I mentioned about a critical preprocessing tool for Lasso in my last post. Today I will write about preprocessing for Neural Networks.

Today, it took me three hours to understand why my neural network model sometimes diverges. And sometimes it fits well. However, it is impossible to use that model in such case. Because, model requires a new training in each new data arrival and it needs to start from the beginning. Generally, I normalize my data before training a neural network model but I forget it today which is a very important preprocessing step for neural networks.

The neural network models contain too many weights.

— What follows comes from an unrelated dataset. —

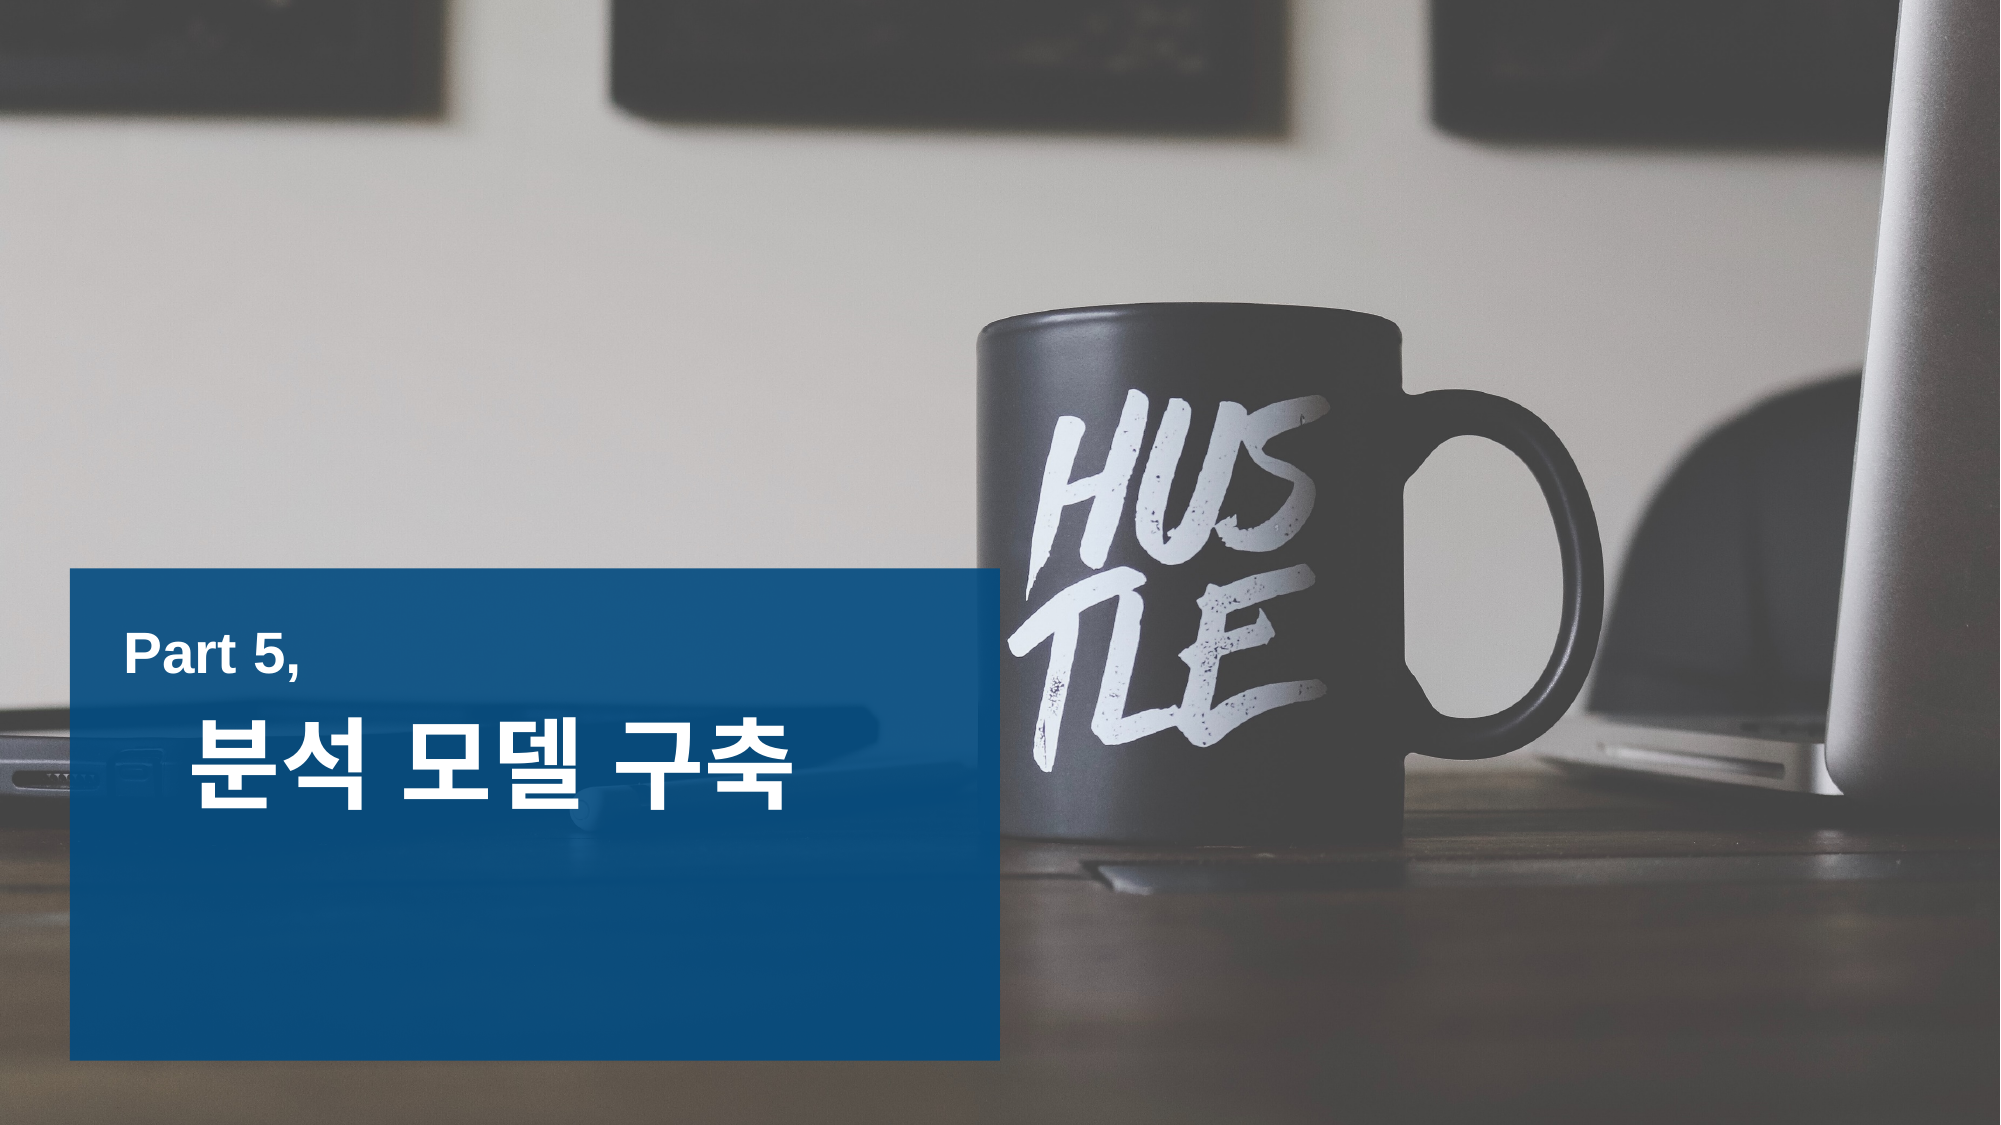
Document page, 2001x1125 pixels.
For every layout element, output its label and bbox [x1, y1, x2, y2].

text_box [69, 568, 1000, 1061]
picture [0, 0, 2000, 1125]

If inputs contains data with different scales it may diverge your model as in my case. Even if it does not diverges, it can overestimate, underestimate, or ignore some parameters; and thus it decreases efficiency of your estimation.

Therefore, among the others, normalization is one of the most important preprocessing tool for neural networks. So how to normalize the data?

Min-Max Scaling

One of the commonly used techniques is using min-max scaling. It is very straightforward:

\[\begin{equation} X_{i} ^{S} = \dfrac{X_i - X_{min}}{X_{max} - X_{min}} \end{equation}\]

Note that Min-Max scaling is very sensitive to the outliers.

Decimal Scaling

Your data may contain a variable with very extreme values like house prices . Its weight is likely to diverge during stochastic gradient descent. If such values are not frequent you can simply apply decimal scaling by dividing it, say, $ 1e4 $.

Eliminating Outliers

It might be very efficient if you eliminate the outliers with or without using other normalization techniques. I mean really outliers, do not drop $ 1\% $ quantiles from the beginning.

Z-score normalization or Standardization

It is one of the most common standardization technique. You find the z-scores of your variables on their own distribution.

\[\begin{equation} X_i ^S = (X_i - mean(X_i)) * std(X_i) \end{equation}\]

However, it is efficient only if your data is Gaussian-like distributed. It is also sensitive to the outliers.

Mean / Median Absolute Deviation

It is insensitive to the outliers but does not contain the input variances as raw data is. It also means it can be used as a data augmentation. But it does not increase the number of observations, only increases the number of variables.

\[\begin{equation} X_i ^S = \dfrac{X_i - mean(X_i)}{N} \qquad \text{or} \qquad X_i ^S = \dfrac{X_i - median(X_i)}{N} \end{equation}\]

It also resembles the using polynomial feature parameters.

(Modified) Tanh Estimator

Tanh estimators are considered to be more efficient and robust normalization technique. It is not sensitive to outliers and it also converges faster than Z-score normalization. It yields values between -1 and 1 ($ X_i \in [-1, 1] $).

\[\begin{equation} X_i ^S = 0.5 * tanh \Big [ 0.01 * \dfrac{X_i - mean(X_i)}{std(X_i)} \Big] \end{equation}\]

Max-Scaling

It resembles the min-max scaling but it is more efficient.

\[\begin{equation} X_i ^S = X_i / max(X_i) \end{equation}\]

Which one should we use?

This question really depends on your data and model. On the other hand the last two are more appropriate in general than others. You should also consider the eliminating outliers before training and see further discussion here.